**TASK DESCRIPTION**
Read the entries below and pull out each line with the string "Sara".

[Saved entries]
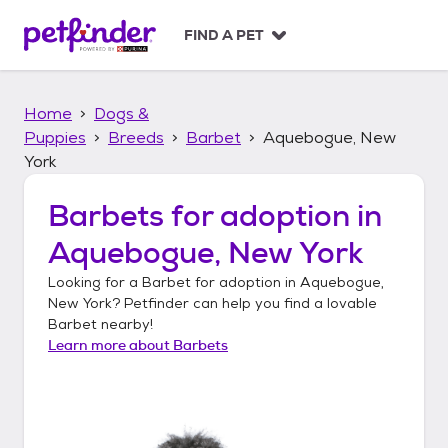
S
k
FIND A PET
i
p
t
Home
Dogs &
o
c
Puppies
Breeds
Barbet
Aquebogue, New
o
York
n
t
Barbets
for adoption in
e
n
Aquebogue, New York
t
Looking for a
Barbet
for adoption in
Aquebogue,
New York
? Petfinder can help you find a lovable
Barbet
nearby!
Learn more about
Barbets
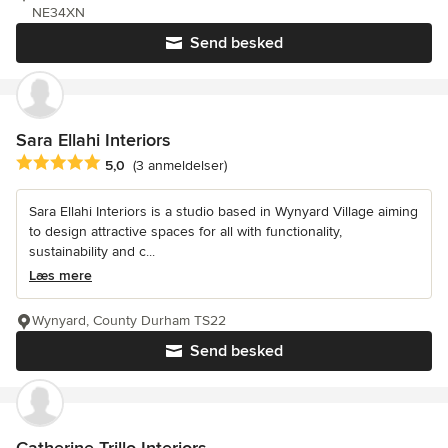
NE34XN
Send besked
Sara Ellahi Interiors
Gennemsnitlig bedømmelse: 5 ud af 5 stjerner
5,0
(3 anmeldelser)
Sara Ellahi Interiors is a studio based in Wynyard Village aiming
to design attractive spaces for all with functionality,
sustainability and c...
Læs mere
Wynyard, County Durham TS22
Send besked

**TASK RESPONSE**
Sara Ellahi Interiors
Sara Ellahi Interiors is a studio based in Wynyard Village aiming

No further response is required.